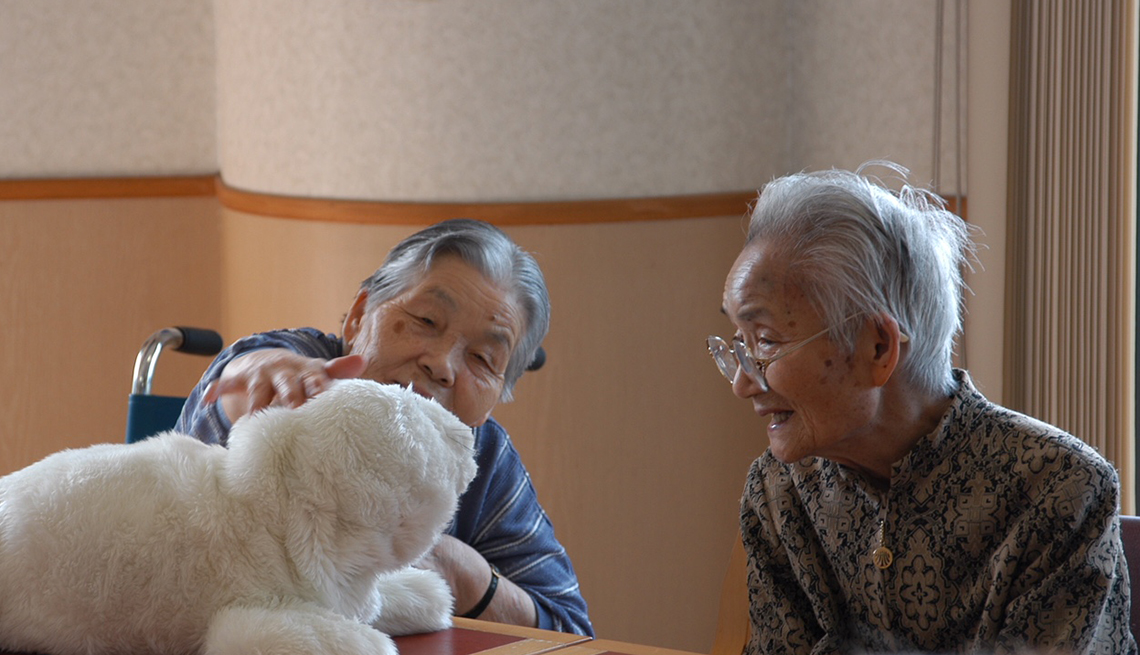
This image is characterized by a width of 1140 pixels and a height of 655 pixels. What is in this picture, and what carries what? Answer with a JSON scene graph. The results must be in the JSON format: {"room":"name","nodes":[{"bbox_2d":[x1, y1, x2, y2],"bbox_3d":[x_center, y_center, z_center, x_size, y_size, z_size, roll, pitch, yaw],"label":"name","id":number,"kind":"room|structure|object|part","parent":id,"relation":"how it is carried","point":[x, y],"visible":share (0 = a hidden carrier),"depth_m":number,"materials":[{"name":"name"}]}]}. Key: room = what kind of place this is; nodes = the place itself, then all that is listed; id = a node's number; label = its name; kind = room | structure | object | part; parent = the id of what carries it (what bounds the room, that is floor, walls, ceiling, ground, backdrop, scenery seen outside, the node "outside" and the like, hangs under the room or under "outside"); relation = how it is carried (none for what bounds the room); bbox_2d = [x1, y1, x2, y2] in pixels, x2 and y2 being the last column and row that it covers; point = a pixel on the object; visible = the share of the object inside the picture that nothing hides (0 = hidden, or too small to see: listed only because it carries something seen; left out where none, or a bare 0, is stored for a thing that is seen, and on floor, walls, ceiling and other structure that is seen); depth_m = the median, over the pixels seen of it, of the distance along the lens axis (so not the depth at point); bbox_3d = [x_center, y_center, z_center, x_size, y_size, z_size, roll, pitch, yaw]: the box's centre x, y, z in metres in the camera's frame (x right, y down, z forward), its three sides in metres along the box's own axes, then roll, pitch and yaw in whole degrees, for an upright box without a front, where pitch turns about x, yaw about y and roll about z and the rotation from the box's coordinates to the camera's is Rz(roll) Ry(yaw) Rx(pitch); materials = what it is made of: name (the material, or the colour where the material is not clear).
{"room":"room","nodes":[
{"label":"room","id":0,"kind":"room"},
{"bbox_2d":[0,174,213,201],"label":"chair rail","id":1,"kind":"structure","parent":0,"point":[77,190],"depth_m":6.28,"materials":[{"name":"brown wood"}]},
{"bbox_2d":[1,0,966,652],"bbox_3d":[-0.557,-0.790,5.869,2.670,3.331,0.885,5,10,34],"label":"wall","id":2,"kind":"structure","parent":0,"point":[207,167],"depth_m":5.98,"materials":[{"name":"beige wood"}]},
{"bbox_2d":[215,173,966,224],"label":"chair rail","id":3,"kind":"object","parent":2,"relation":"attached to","point":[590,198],"visible":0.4,"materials":[{"name":"brown wood"}]},
{"bbox_2d":[931,0,968,364],"bbox_3d":[0.610,-0.587,5.689,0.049,1.962,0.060,5,10,34],"label":"blind cord","id":4,"kind":"object","parent":2,"relation":"attached to","point":[941,40],"visible":0.61,"depth_m":5.72,"materials":[{"name":"plastic"}]},
{"bbox_2d":[1004,0,1139,503],"bbox_3d":[0.817,-0.549,5.333,0.322,2.575,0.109,5,10,34],"label":"vertical blind","id":5,"kind":"object","parent":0,"point":[1103,387],"visible":0.81,"depth_m":5.42,"materials":[{"name":"fabric"}]},
{"label":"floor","id":6,"kind":"structure","parent":0,"visible":0},
{"bbox_2d":[124,322,547,444],"bbox_3d":[-0.326,0.428,5.159,0.609,0.844,0.573,5,10,34],"label":"wheelchair","id":7,"kind":"object","parent":6,"relation":"on","point":[178,400],"visible":0.07,"depth_m":5.19,"materials":[{"name":"metal"}]},
{"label":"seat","id":8,"kind":"part","parent":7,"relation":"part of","materials":[{"name":"fabric"}]},
{"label":"handle","id":9,"kind":"part","parent":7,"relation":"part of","materials":[{"name":"silver metal"}]},
{"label":"grip","id":10,"kind":"part","parent":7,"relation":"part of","materials":[{"name":"black rubber"}]},
{"bbox_2d":[177,218,593,641],"bbox_3d":[-0.236,0.288,4.337,0.424,0.773,0.599,2,8,14],"label":"person","id":11,"kind":"object","parent":7,"relation":"on","point":[458,381],"visible":0.48,"depth_m":4.33},
{"bbox_2d":[1,615,713,654],"bbox_3d":[-0.104,0.760,3.112,1.827,0.740,1.066,5,10,34],"label":"table","id":12,"kind":"object","parent":6,"relation":"on","point":[491,624],"visible":0.38,"depth_m":3.61,"materials":[{"name":"brown wood"}]},
{"bbox_2d":[0,380,481,654],"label":"stuffed seal","id":13,"kind":"object","parent":12,"relation":"on","point":[299,549],"visible":0.98,"depth_m":3.45,"materials":[{"name":"white fur"}]},
{"bbox_2d":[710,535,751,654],"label":"chair","id":14,"kind":"object","parent":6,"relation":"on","point":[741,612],"visible":0.22,"depth_m":4.37,"materials":[{"name":"brown wood"}]},
{"bbox_2d":[1119,515,1139,654],"bbox_3d":[0.534,0.624,3.855,0.536,0.748,0.612,5,10,34],"label":"chair","id":15,"kind":"object","parent":6,"relation":"on","point":[1136,556],"visible":0.18,"depth_m":4.02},
{"bbox_2d":[714,159,1135,654],"bbox_3d":[0.367,0.234,3.735,0.340,0.772,0.590,-4,9,-27],"label":"woman","id":16,"kind":"object","parent":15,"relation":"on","point":[868,418],"visible":0.99,"depth_m":3.65}
]}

→ Exercise instructions:
Copy out all the entries exactly. Images stay out of the copy.

→ Response to this exercise:
This image is characterized by a width of 1140 pixels and a height of 655 pixels. What is in this picture, and what carries what? Answer with a JSON scene graph. The results must be in the JSON format: {"room":"name","nodes":[{"bbox_2d":[x1, y1, x2, y2],"bbox_3d":[x_center, y_center, z_center, x_size, y_size, z_size, roll, pitch, yaw],"label":"name","id":number,"kind":"room|structure|object|part","parent":id,"relation":"how it is carried","point":[x, y],"visible":share (0 = a hidden carrier),"depth_m":number,"materials":[{"name":"name"}]}]}. Key: room = what kind of place this is; nodes = the place itself, then all that is listed; id = a node's number; label = its name; kind = room | structure | object | part; parent = the id of what carries it (what bounds the room, that is floor, walls, ceiling, ground, backdrop, scenery seen outside, the node "outside" and the like, hangs under the room or under "outside"); relation = how it is carried (none for what bounds the room); bbox_2d = [x1, y1, x2, y2] in pixels, x2 and y2 being the last column and row that it covers; point = a pixel on the object; visible = the share of the object inside the picture that nothing hides (0 = hidden, or too small to see: listed only because it carries something seen; left out where none, or a bare 0, is stored for a thing that is seen, and on floor, walls, ceiling and other structure that is seen); depth_m = the median, over the pixels seen of it, of the distance along the lens axis (so not the depth at point); bbox_3d = [x_center, y_center, z_center, x_size, y_size, z_size, roll, pitch, yaw]: the box's centre x, y, z in metres in the camera's frame (x right, y down, z forward), its three sides in metres along the box's own axes, then roll, pitch and yaw in whole degrees, for an upright box without a front, where pitch turns about x, yaw about y and roll about z and the rotation from the box's coordinates to the camera's is Rz(roll) Ry(yaw) Rx(pitch); materials = what it is made of: name (the material, or the colour where the material is not clear).
{"room":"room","nodes":[
{"label":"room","id":0,"kind":"room"},
{"bbox_2d":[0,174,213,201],"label":"chair rail","id":1,"kind":"structure","parent":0,"point":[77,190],"depth_m":6.28,"materials":[{"name":"brown wood"}]},
{"bbox_2d":[1,0,966,652],"bbox_3d":[-0.557,-0.790,5.869,2.670,3.331,0.885,5,10,34],"label":"wall","id":2,"kind":"structure","parent":0,"point":[207,167],"depth_m":5.98,"materials":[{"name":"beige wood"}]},
{"bbox_2d":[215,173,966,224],"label":"chair rail","id":3,"kind":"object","parent":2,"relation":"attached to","point":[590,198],"visible":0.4,"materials":[{"name":"brown wood"}]},
{"bbox_2d":[931,0,968,364],"bbox_3d":[0.610,-0.587,5.689,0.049,1.962,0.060,5,10,34],"label":"blind cord","id":4,"kind":"object","parent":2,"relation":"attached to","point":[941,40],"visible":0.61,"depth_m":5.72,"materials":[{"name":"plastic"}]},
{"bbox_2d":[1004,0,1139,503],"bbox_3d":[0.817,-0.549,5.333,0.322,2.575,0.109,5,10,34],"label":"vertical blind","id":5,"kind":"object","parent":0,"point":[1103,387],"visible":0.81,"depth_m":5.42,"materials":[{"name":"fabric"}]},
{"label":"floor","id":6,"kind":"structure","parent":0,"visible":0},
{"bbox_2d":[124,322,547,444],"bbox_3d":[-0.326,0.428,5.159,0.609,0.844,0.573,5,10,34],"label":"wheelchair","id":7,"kind":"object","parent":6,"relation":"on","point":[178,400],"visible":0.07,"depth_m":5.19,"materials":[{"name":"metal"}]},
{"label":"seat","id":8,"kind":"part","parent":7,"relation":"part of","materials":[{"name":"fabric"}]},
{"label":"handle","id":9,"kind":"part","parent":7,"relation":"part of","materials":[{"name":"silver metal"}]},
{"label":"grip","id":10,"kind":"part","parent":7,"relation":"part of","materials":[{"name":"black rubber"}]},
{"bbox_2d":[177,218,593,641],"bbox_3d":[-0.236,0.288,4.337,0.424,0.773,0.599,2,8,14],"label":"person","id":11,"kind":"object","parent":7,"relation":"on","point":[458,381],"visible":0.48,"depth_m":4.33},
{"bbox_2d":[1,615,713,654],"bbox_3d":[-0.104,0.760,3.112,1.827,0.740,1.066,5,10,34],"label":"table","id":12,"kind":"object","parent":6,"relation":"on","point":[491,624],"visible":0.38,"depth_m":3.61,"materials":[{"name":"brown wood"}]},
{"bbox_2d":[0,380,481,654],"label":"stuffed seal","id":13,"kind":"object","parent":12,"relation":"on","point":[299,549],"visible":0.98,"depth_m":3.45,"materials":[{"name":"white fur"}]},
{"bbox_2d":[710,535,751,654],"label":"chair","id":14,"kind":"object","parent":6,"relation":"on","point":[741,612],"visible":0.22,"depth_m":4.37,"materials":[{"name":"brown wood"}]},
{"bbox_2d":[1119,515,1139,654],"bbox_3d":[0.534,0.624,3.855,0.536,0.748,0.612,5,10,34],"label":"chair","id":15,"kind":"object","parent":6,"relation":"on","point":[1136,556],"visible":0.18,"depth_m":4.02},
{"bbox_2d":[714,159,1135,654],"bbox_3d":[0.367,0.234,3.735,0.340,0.772,0.590,-4,9,-27],"label":"woman","id":16,"kind":"object","parent":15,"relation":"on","point":[868,418],"visible":0.99,"depth_m":3.65}
]}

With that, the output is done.